L’analyse et la décision

  1.          La locatrice doit soulever un motif raisonnable afin de justifier les retards dans la gestion de son dossier.
  2.          La jurisprudence ci-dessous se prononce sur le respect des délais relatifs aux avis de modifications du Code civil du Québec, soit les articles 1941, 1942, 1943 et 1947, qui sont d’ordre public
  3.      La juge administrative Jocelyne Gascon dans sa décision [2] conclut que bien que le refus du locataire ait été donné en retard que d’une seule journée, il dépasse le délai prévu par la loi :

[22]   L’article est clair, le jour qui marque le point de départ n’est pas compté, mais celui de l’échéance l’est. Ainsi, l’avis donné le 19 mars appelait une réponse dans le mois la réception de l’avis de modification du bail. La réponse donnée le 20 avril dépasse donc de toute évidence le délai prévu à la loi, bien que ce soit d’une journée.
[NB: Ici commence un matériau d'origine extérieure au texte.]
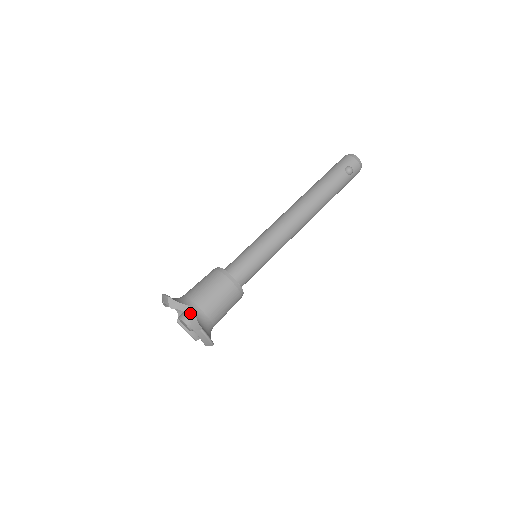
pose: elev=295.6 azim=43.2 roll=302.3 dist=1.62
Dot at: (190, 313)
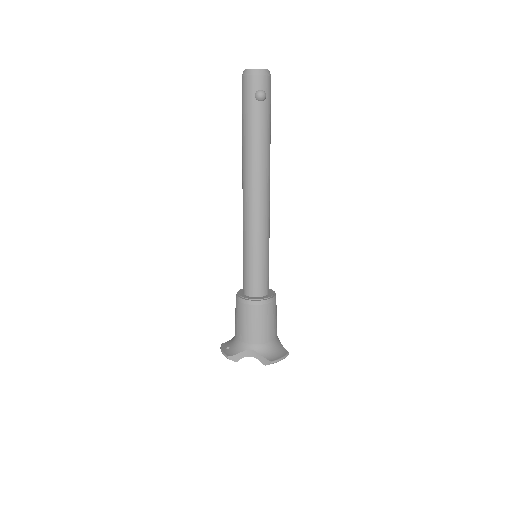
Dot at: (253, 354)
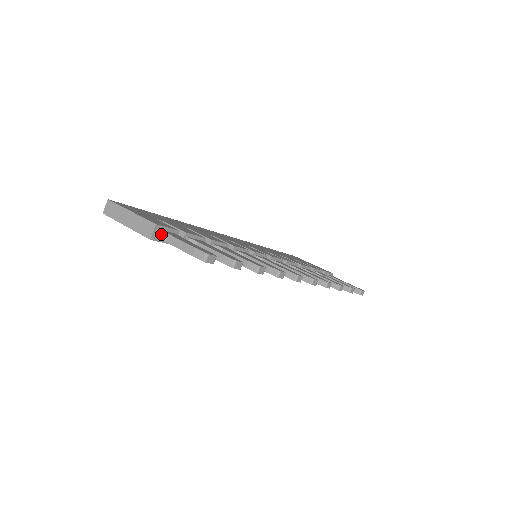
[23]   Le Tribunal estime que le locataire ne peut être relevé de son défaut d’agir à l’intérieur du délai. Ce dernier n’a tout simplement pas fait diligence en ne remettant pas son avis de refus à l’intérieur du délai d’un mois de la réception de l’avis d’augmentation.

  1.      Dans une autre cause [3], l’avis de modification donné par le locateur deux jours plus tard a été déclaré irrecevable :

« [12]   Le locateur plaide essentiellement l’ignorance de la loi. Or, il a été confirmé à maintes reprises par la jurisprudence du Tribunal [4] qu’il ne pouvait s’agir d’un motif raisonnable pour relever une partie du défaut d’avoir respecté un délai prescrit.
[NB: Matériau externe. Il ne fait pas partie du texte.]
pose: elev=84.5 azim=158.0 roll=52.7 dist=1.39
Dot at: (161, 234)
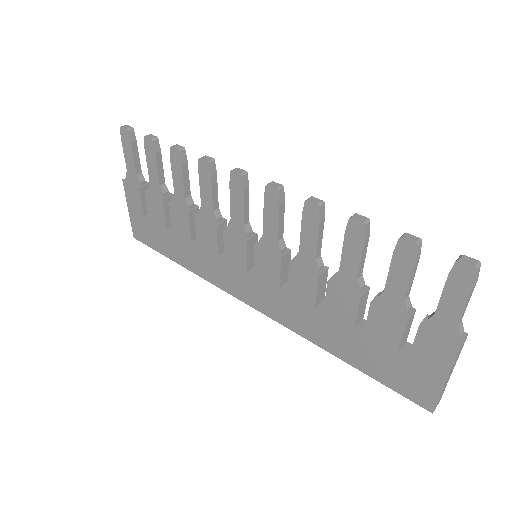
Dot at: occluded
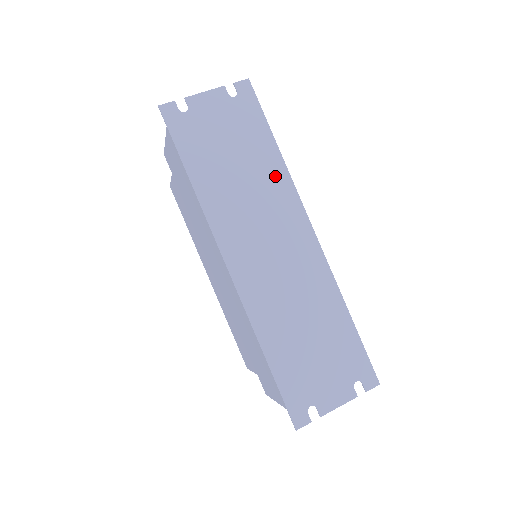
[13]   En l’espèce, le Tribunal ne peut donc relever le locateur de ce défaut.

[14]   Les critères de l’article 59 de la Loi sur le Tribunal administratif du logement étant cumulatifs, il n’est pas nécessaire de se pencher sur la question du préjudice grave pour le locataire au sens de cet article.

[15]   L’avis de modification du bail est inopposable au locataire et la demande de fixation de loyer est, conséquemment, irrecevable ». (Les références sont omises)
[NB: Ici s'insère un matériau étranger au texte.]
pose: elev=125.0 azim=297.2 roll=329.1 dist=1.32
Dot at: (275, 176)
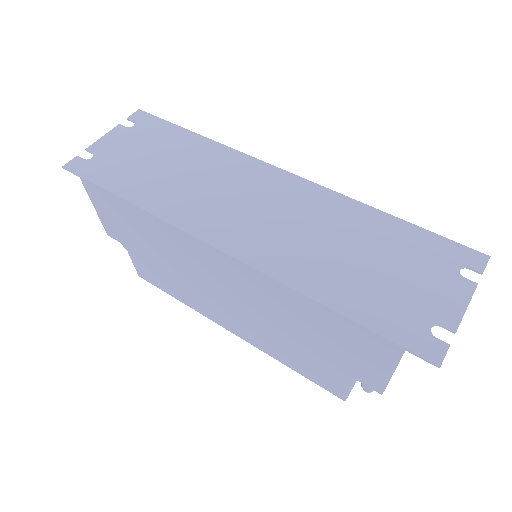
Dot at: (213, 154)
  1.      Enfin, dans l’affaire de 4103815 Canada inc. (3315 Maréchal) c. Nawel [4], le juge administratif rejette la demande de fixation de loyer introduite 3 jours plus tard.
  2.      Concernant les motifs pouvant être invoqués, la juge administrative Claudine Novello [5] énumère dans sa décision plusieurs justifications que le Tribunal ne peut pas retenir comme motifs raisonnables :

« À maintes reprises, la locataire a soulevé son erreur et manque de vigilance dans la gestion de son dossier. Toutefois, à sa défense, elle oppose son horaire chargé, son absence à l’extérieur du pays, les difficultés à lire et répondre dans la langue anglaise, l’ignorance de la loi et les mauvaises informations reçues de la Régie du logement, autant de motifs que le Tribunal ne peut retenir. »

  1.      Il incombe à la locatrice d’agir avec prudence et diligence de manière à se conformer à la loi et à protéger ses droits. Ainsi, le manque de vigilance dans la gestion des délais ne constitue pas un motif raisonnable permettant au Tribunal de relever la locatrice en défaut.
  2.      En conséquence, la demande de la locatrice périmée.
  3.      Soulignons que si le locataire avait lui-même exercé son droit de refus en contravention des délais légaux imposés, il aurait été lié par une augmentation qu’il aurait été réputé avoir accepté.

POUR CES MOTIFS, LE TRIBUNAL :

  1.      CONSTATE la péremption de la demande de fixation du loyer.
  2.      REJETTE la demande de la locatrice qui en supporte les frais.

 

 

 

 

 

 

 

 

Me Chantal Houde, greffière spéciale

 

Présence(s) :

le mandataire de la locatrice

le locataire

Dates des audiences: 

29 novembre 2024 et 3 mars 2025

 

 

 


 


[1] RLRQ, c. T-15.01.

[2] Rusu c. Mikati, 2022 QCTAL 5530 (CanLII).

[3] 9222-2330 Québec inc. (Domaine Joly-Mont) c. St-Hilaire, 2021 QCTAL 13084 (CanLII).

[4] 4103815 Canada inc. (3315 Maréchal) c. Nawel, 2021 QCTAL 14189 (CanLII).

[5] Manouchehr Memari c. RyshpanManouchehr, 2011 CanLII 127659 (QC RDL).